Le deuxième motif du rapprochement stratégique tuniso-américain, a trait à cette quête inlassable des Etats-Unis d'améliorer leur image dans le monde arabo-musulman ; une tentative jusque-là vaine. Se présentant comme étant le chantre de la démocratie et des libertés, des valeurs qu’ils disent vouloir répandre partout dans le monde, les Etats-Unis cherchent à donner du crédit et de la substance à ce discours. L’exemple tunisien qui tranche avec la malédiction de l’échec frappant la région, leur servirait ainsi de faire-valoir. C’est là, le sens de leur soutien, moult fois réitéré au plus haut sommet de la Maison blanche, par le président Obama en personne, à la transition démocratique et à la réussite des prochaines élections en Tunisie.

Les Etats-Unis semblent chercher réellement à faire réussir le modèle tunisien, et à contribuer à la naissance d’une vraie démocratie en Tunisie, a fortiori que notre pays est dépourvu de richesses pouvant susciter une quelconque convoitise. Reste à la Tunisie de savoir tirer bénéfice de cette main tendue, sans se faire beaucoup d’illusions sur la finalité de cette magnanimité américaine, et sans perdre de vue que les Etats-Unis perçoivent le monde comme un vaste champ d’expérimentation. En multipliant les expériences dans le temps et dans l’espace, ils ne font en fait qu’enrichir la leur, et conforter leur position de superpuissance.
H.J.


 

Commentaires 

 
+1 #3 Tunisiens sens unique.
Ecrit par Tunisien     23-02-2014 19:44
C’est qu’il faut c’est la réalité, la vérité. Vivre avec et appliquer avec. Si c’est bon ou si c’est mauvais il faut l’avouer. Si ca passe ou ca passe pas. Donc notre relation avec x ou y c’est à nous de le gérer.
La parole on l’a déjà pris et en toute liberté. Donc on n’a pas peur de dire non ou de dire oui tout en regardant notre intérêt.
 
 
-1 #2 USA=hypocrisie et égoîsme
Ecrit par liberté     20-02-2014 17:35
USA Méfiance: Dites vous une chose, tout comme la France, ils ne servent que leur propre intérêts et celui d'Israêl !
Solution: Revenir à nos préceptes les plus anciens à l'époque de l'âge d'or quand l'Arabe "kan handou kima"
 
 
+5 #1 oui mais
Ecrit par Royaliste     19-02-2014 20:34
Les Etats-Unis ont été les instigateurs de la théorie de l’anarchie créatrice dans le monde arabo-musulman

oui mais a qui la faute, aux USA qui ont crée le probléme ou par exemple aux iraqiens qui continuent a s'entre tuer depuis plus de 10ans?

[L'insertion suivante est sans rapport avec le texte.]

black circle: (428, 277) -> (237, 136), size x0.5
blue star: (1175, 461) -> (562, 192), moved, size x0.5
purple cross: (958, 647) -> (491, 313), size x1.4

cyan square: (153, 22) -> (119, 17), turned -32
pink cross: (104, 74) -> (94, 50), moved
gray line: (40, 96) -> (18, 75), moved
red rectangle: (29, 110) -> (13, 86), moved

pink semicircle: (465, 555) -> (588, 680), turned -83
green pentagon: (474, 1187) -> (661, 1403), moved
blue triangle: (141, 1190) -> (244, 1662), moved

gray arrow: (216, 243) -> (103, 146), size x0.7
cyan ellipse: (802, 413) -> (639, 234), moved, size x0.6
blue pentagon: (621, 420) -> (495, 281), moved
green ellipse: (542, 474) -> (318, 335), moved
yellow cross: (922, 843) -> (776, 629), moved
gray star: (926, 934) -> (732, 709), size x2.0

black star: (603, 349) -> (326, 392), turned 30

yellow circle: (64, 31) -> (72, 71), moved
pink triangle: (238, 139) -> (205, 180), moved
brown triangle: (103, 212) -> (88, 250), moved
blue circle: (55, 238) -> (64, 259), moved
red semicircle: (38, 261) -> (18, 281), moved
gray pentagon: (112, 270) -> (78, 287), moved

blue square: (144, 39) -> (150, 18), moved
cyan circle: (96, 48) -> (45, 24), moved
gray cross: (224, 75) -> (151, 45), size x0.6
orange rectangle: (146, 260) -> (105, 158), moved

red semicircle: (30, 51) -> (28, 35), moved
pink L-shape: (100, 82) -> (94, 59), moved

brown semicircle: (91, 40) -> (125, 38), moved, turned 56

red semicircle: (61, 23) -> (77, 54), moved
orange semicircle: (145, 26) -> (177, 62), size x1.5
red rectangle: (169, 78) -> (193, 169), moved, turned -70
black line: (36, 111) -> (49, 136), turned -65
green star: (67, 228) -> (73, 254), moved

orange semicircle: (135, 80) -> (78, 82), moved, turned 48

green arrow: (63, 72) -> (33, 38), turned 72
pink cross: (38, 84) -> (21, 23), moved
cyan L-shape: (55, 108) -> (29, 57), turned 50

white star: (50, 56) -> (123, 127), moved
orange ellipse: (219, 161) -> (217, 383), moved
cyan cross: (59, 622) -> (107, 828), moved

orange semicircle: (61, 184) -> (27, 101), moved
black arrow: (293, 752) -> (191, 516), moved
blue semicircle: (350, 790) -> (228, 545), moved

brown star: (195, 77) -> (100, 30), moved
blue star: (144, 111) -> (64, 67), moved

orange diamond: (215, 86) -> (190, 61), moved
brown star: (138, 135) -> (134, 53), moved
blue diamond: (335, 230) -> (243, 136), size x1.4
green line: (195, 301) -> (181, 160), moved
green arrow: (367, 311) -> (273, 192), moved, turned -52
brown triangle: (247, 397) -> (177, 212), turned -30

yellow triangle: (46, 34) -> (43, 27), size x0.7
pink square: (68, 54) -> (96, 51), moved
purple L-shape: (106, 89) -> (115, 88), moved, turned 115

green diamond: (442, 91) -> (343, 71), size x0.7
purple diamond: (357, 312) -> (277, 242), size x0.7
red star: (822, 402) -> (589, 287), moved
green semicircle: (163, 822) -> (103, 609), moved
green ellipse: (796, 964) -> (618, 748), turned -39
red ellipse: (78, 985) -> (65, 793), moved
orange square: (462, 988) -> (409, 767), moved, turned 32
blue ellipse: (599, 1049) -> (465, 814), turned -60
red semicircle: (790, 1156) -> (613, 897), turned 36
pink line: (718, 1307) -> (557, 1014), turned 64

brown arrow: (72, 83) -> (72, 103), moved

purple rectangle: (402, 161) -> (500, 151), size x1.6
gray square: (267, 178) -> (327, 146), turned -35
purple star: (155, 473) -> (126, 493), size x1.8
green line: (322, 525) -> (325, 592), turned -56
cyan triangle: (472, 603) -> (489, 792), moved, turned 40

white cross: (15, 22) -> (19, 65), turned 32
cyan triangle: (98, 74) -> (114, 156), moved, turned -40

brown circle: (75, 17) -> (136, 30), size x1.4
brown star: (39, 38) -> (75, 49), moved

est ce la faute des USA si des tunisiens ÉGORGENT d'autres tunisiens?

est ce la faute des USA si les libyens s'entre tues?

est ce la faute des USA si les saudiens finances l'anéantissement de la Syrie?

si je te donne une arme et je te demande de tuer ton frére, a qui la faute,a moi ou a l'imbécile qui va s'exécuter?
 
Ces commentaires n'engagent que leurs auteurs, la rédaction n'en est, en aucun cas, responsable du contenu.